Nobody is required to stay friends with anybody, for any reason. It's better people part ways than keep up an idiotic charade of being friends with someone they don't like, just to appear less shallow than they really are.

(Anonymous) 2016-01-04 12:52 am (UTC)(link)
It's an internet thing. You see the same thing on relationship advice forums.

I think it's probably because, online, you can only ever get a curated version of anything, and you're never really invested in the RL relationships of other people. So you can be harsh and go overboard in supporting and propping up OP.
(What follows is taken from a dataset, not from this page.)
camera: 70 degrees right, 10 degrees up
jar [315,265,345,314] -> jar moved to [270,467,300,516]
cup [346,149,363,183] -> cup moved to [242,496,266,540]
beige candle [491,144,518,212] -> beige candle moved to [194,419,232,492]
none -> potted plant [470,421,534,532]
(Anonymous) 2016-01-04 12:55 am (UTC)(link)
I think it's also because it's so much easier to cut people off online than it is RL, people tend to be all "why do you need that bullshit it in your life when you have a block/ignore feature?"
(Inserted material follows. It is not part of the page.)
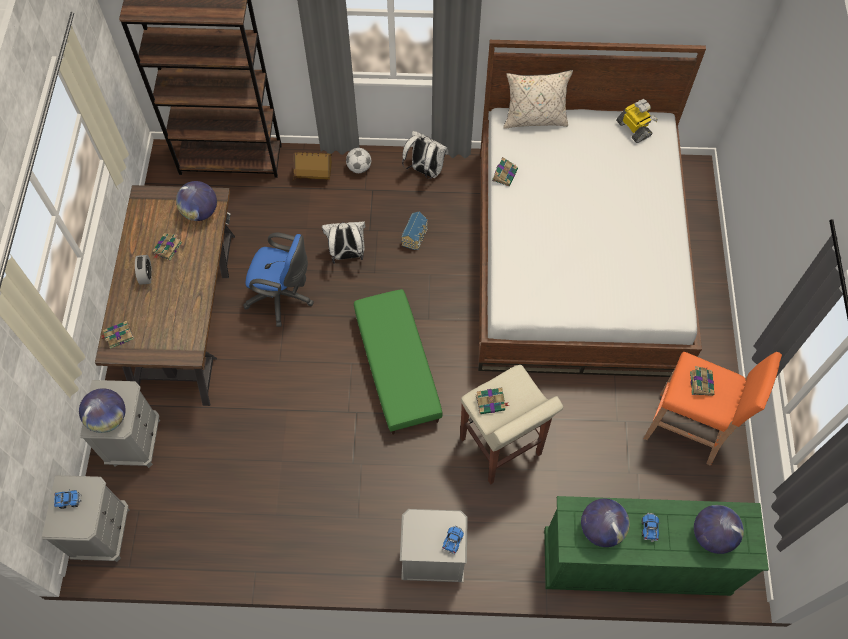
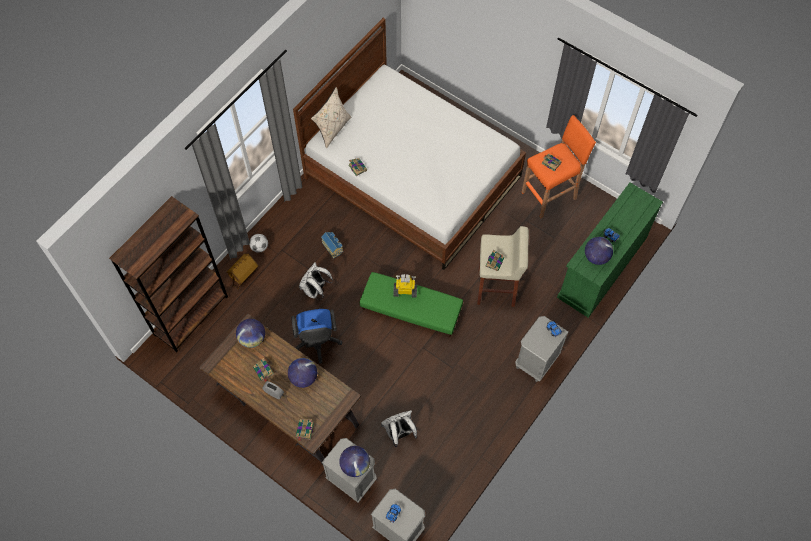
camera: 55 degrees left, 0 degrees up
blue office chair [243,233,314,327] -> blue office chair turned 120 degrees clockwise [291,309,343,364]
white backpack [402,131,448,179] -> white backpack moved to [381,410,417,447]
toy robot [616,99,658,143] -> toy robot moved to [393,274,417,298]
globe [694,505,744,554] -> globe moved to [288,358,317,388]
(Anonymous) 2016-01-04 04:36 am (UTC)(link)
I dunno, I think that if anything people are more inclined to hold onto relationships (both romantic and platonic) far longer than is warranted because they're reluctant to admit when something isn't working, or because it's sort of ingrained that they're failures if they don't. If you read advice columns... doesn't matter which ones, tbh... you'll see lots of people who should've dumped their partner or who are putting up with too much BS from a "friend".
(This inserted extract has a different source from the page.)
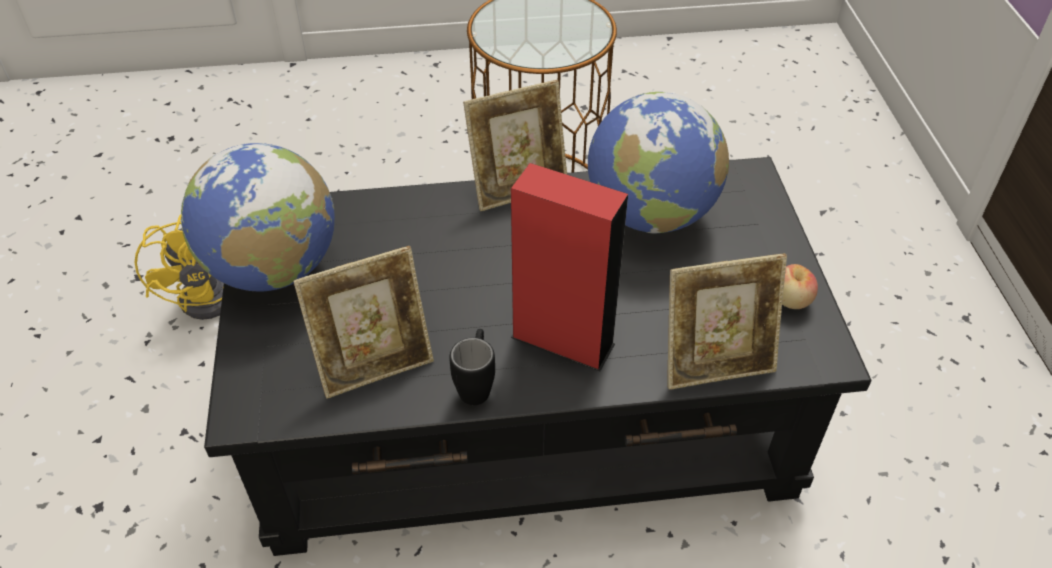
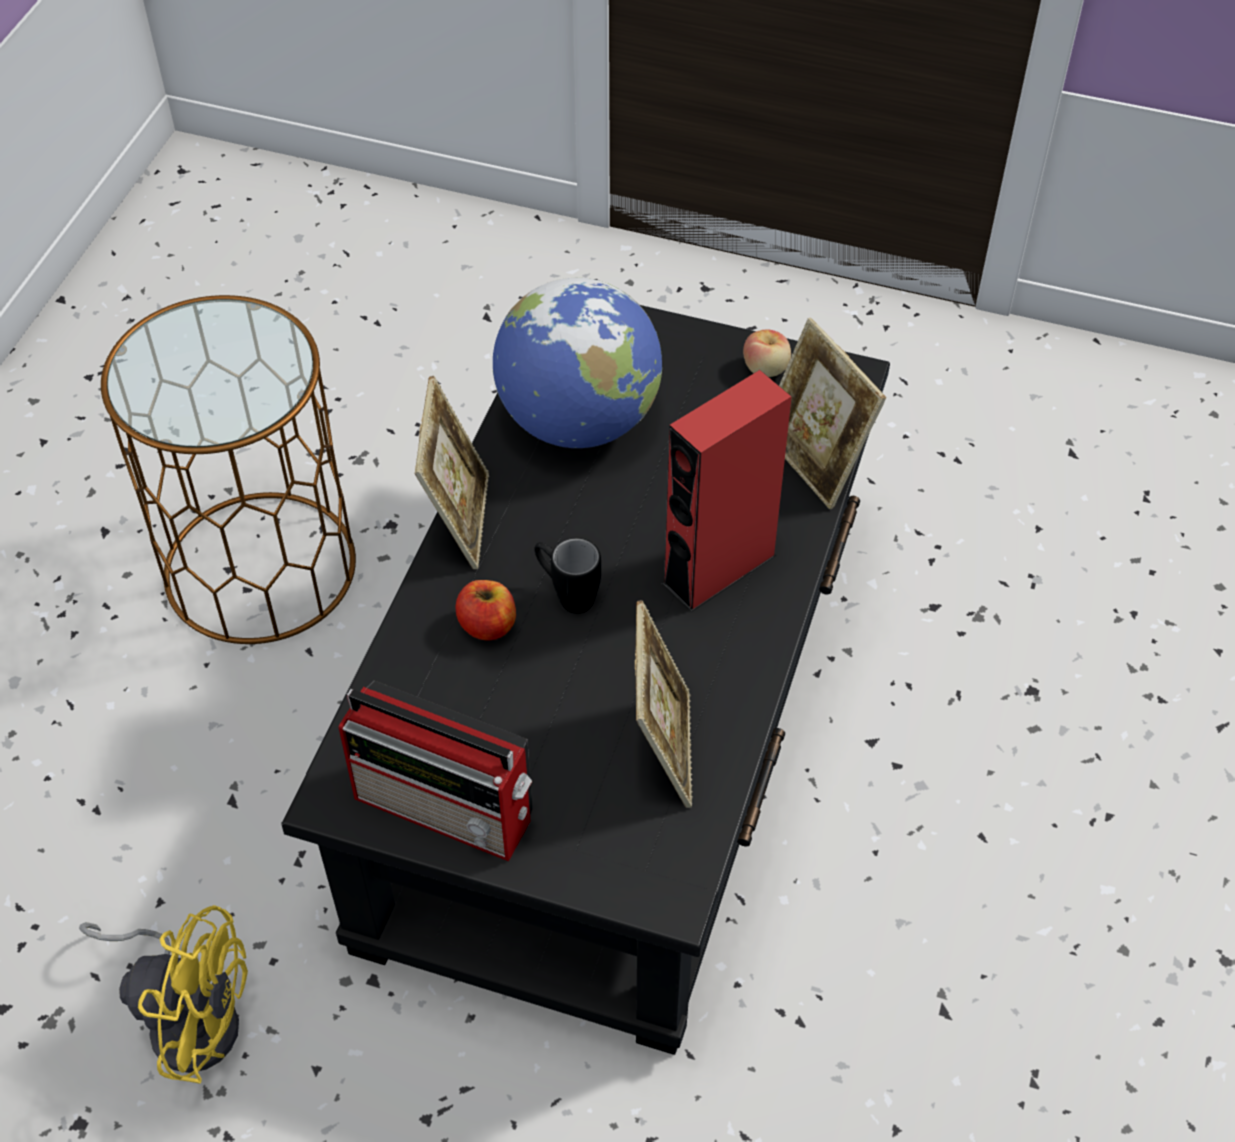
camera: 65 degrees left, 5 degrees up
globe [181,143,335,291] -> radio [339,681,533,861]
black mug [449,329,495,405] -> black mug moved to [534,538,601,614]
picture frame [667,253,787,390] -> picture frame turned 135 degrees clockwise [779,318,886,510]
none -> apple [456,580,516,641]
(Anonymous) 2016-01-04 01:50 pm (UTC)(link)
+1. Fandom also tends to attract people who are toxic as fuck, who will try their damnedest to convince you that you're the unreasonable or even abusive one because you don't happen to like being treated like shit, and finally found the strength to walk away.
otakugal15: (Default)

[personal profile] otakugal15 2016-01-04 02:29 pm (UTC)(link)
I don't make those jumps because unless someone literally spills details about shit that has been happening for years and years and years, we usually only get a small part. So, I don't immediately trigger jump to "dump them."
Edited 2016-01-04 14:29 (UTC)

[personal profile] lady_dragoon 2016-01-04 02:35 pm (UTC)(link)
I tend to assume there's always more going on than what we get in a secret, and that making the secret is an indication the OP is at their wits' end and they don't feel comfortable saying this to the other person's face. At that point? Yeah, that friendship is no longer worth it if you don't feel you can be honest with each other.